▶ ESERCIZI DA SVOLGERE
• A. Copia dal testo su La Caccia tutto quello che va da "Si trattava di" fino a "ma nulla più.".
• B. Riscrivi le righe dei dati salvati dalla prima fino a quella che contiene "Forschende haben ein passives Kühlsystem", mettendo "Kühlgerät" al posto di "Klimaanlage" e lasciando tutto il resto com'è.

L’ultima volta che avevo visto in scena un attore apprezzato di più per il lavoro in cinema che in tv ero rimasta profondamente delusa.
Si trattava di Luigi Lo Cascio e lo spettacolo era La Caccia, al teatro Elfo Puccini, nel 2010, vincitore del Biglietto D’Oro per il Teatro 2008 (quindi, non una produzione da poco…). La scenografia dello spettacolo (scene e art direction di Alice Mangano; scene e disegni di Nicola Console), liberamente tratto da Le Baccanti di Euripide, era pazzesca e completamente a disposizione dell’attore che si muoveva come un astronauta nello spazio buio – e poi colorato, disegnato, attraversato – della scena in una riflessione sul senso del tragico e della paura dell’altro. Peccato. Perché la recitazione di Lo Cascio era priva di vena, scolastica, un trucchetto da bravo allievo di accademia (voce impostata e portata nella sala correttamente, finali scandite, controllo della scena) ma nulla più.

Voci di dati salvate
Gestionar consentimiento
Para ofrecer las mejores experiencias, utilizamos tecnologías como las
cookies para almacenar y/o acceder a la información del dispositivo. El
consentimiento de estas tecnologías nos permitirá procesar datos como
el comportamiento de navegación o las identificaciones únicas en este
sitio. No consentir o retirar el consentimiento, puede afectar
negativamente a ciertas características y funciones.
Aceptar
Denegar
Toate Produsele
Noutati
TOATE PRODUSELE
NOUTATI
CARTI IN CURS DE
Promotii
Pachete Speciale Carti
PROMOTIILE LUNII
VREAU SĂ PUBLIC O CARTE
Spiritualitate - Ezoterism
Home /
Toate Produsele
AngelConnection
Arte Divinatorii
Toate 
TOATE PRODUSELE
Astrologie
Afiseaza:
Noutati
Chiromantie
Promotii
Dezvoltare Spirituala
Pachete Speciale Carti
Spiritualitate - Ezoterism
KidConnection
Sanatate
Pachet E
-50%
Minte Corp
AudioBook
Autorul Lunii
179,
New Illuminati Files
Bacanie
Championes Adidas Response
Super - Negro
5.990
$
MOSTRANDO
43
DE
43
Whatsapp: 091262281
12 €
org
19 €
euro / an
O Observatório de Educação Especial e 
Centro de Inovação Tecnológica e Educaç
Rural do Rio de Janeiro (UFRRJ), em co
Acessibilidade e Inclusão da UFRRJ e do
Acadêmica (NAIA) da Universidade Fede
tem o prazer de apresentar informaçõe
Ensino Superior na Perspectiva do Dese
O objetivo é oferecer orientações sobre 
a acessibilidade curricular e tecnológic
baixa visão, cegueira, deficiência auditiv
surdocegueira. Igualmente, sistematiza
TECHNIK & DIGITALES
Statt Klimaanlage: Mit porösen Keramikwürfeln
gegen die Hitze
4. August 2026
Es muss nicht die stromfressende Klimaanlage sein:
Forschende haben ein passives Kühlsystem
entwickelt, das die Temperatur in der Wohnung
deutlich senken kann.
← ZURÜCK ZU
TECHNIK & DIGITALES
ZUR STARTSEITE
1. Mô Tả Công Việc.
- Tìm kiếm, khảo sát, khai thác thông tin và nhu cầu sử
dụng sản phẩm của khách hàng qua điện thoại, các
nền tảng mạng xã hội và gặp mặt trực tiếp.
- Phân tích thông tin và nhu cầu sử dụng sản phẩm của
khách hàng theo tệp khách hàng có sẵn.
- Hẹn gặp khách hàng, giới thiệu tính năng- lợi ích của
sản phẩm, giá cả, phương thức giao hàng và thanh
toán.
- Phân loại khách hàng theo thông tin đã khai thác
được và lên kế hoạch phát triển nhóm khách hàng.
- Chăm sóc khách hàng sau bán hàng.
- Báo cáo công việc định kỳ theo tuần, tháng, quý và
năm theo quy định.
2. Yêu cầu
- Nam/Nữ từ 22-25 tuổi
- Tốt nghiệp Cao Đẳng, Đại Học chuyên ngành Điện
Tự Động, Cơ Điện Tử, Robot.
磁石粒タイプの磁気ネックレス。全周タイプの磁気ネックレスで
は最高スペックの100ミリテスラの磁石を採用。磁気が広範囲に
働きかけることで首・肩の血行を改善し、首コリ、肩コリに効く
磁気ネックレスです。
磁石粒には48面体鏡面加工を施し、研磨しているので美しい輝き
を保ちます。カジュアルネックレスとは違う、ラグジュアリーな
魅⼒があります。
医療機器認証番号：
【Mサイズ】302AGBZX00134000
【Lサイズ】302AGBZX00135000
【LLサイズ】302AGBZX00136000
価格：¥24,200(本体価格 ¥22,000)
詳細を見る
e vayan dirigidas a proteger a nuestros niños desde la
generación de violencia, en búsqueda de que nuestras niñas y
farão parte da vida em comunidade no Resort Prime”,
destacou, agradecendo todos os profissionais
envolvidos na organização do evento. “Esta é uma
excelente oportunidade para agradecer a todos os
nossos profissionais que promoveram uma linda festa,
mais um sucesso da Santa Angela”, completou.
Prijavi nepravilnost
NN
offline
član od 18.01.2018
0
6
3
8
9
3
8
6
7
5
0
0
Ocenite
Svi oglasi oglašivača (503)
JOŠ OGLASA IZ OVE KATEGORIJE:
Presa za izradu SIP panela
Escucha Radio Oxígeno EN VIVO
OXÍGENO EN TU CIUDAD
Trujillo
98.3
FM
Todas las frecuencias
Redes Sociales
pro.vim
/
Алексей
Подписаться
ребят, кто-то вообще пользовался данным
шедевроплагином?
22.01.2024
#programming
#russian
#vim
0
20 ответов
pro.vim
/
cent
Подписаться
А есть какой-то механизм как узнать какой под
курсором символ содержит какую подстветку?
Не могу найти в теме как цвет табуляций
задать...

▶ RISULTATI ATTESI
• A.
Si trattava di Luigi Lo Cascio e lo spettacolo era La Caccia, al teatro Elfo Puccini, nel 2010, vincitore del Biglietto D’Oro per il Teatro 2008 (quindi, non una produzione da poco…). La scenografia dello spettacolo (scene e art direction di Alice Mangano; scene e disegni di Nicola Console), liberamente tratto da Le Baccanti di Euripide, era pazzesca e completamente a disposizione dell’attore che si muoveva come un astronauta nello spazio buio – e poi colorato, disegnato, attraversato – della scena in una riflessione sul senso del tragico e della paura dell’altro. Peccato. Perché la recitazione di Lo Cascio era priva di vena, scolastica, un trucchetto da bravo allievo di accademia (voce impostata e portata nella sala correttamente, finali scandite, controllo della scena) ma nulla più.

• B.
Gestionar consentimiento
Para ofrecer las mejores experiencias, utilizamos tecnologías como las
cookies para almacenar y/o acceder a la información del dispositivo. El
consentimiento de estas tecnologías nos permitirá procesar datos como
el comportamiento de navegación o las identificaciones únicas en este
sitio. No consentir o retirar el consentimiento, puede afectar
negativamente a ciertas características y funciones.
Aceptar
Denegar
Toate Produsele
Noutati
TOATE PRODUSELE
NOUTATI
CARTI IN CURS DE
Promotii
Pachete Speciale Carti
PROMOTIILE LUNII
VREAU SĂ PUBLIC O CARTE
Spiritualitate - Ezoterism
Home /
Toate Produsele
AngelConnection
Arte Divinatorii
Toate 
TOATE PRODUSELE
Astrologie
Afiseaza:
Noutati
Chiromantie
Promotii
Dezvoltare Spirituala
Pachete Speciale Carti
Spiritualitate - Ezoterism
KidConnection
Sanatate
Pachet E
-50%
Minte Corp
AudioBook
Autorul Lunii
179,
New Illuminati Files
Bacanie
Championes Adidas Response
Super - Negro
5.990
$
MOSTRANDO
43
DE
43
Whatsapp: 091262281
12 €
org
19 €
euro / an
O Observatório de Educação Especial e 
Centro de Inovação Tecnológica e Educaç
Rural do Rio de Janeiro (UFRRJ), em co
Acessibilidade e Inclusão da UFRRJ e do
Acadêmica (NAIA) da Universidade Fede
tem o prazer de apresentar informaçõe
Ensino Superior na Perspectiva do Dese
O objetivo é oferecer orientações sobre 
a acessibilidade curricular e tecnológic
baixa visão, cegueira, deficiência auditiv
surdocegueira. Igualmente, sistematiza
TECHNIK & DIGITALES
Statt Kühlgerät: Mit porösen Keramikwürfeln
gegen die Hitze
4. August 2026
Es muss nicht die stromfressende Kühlgerät sein:
Forschende haben ein passives Kühlsystem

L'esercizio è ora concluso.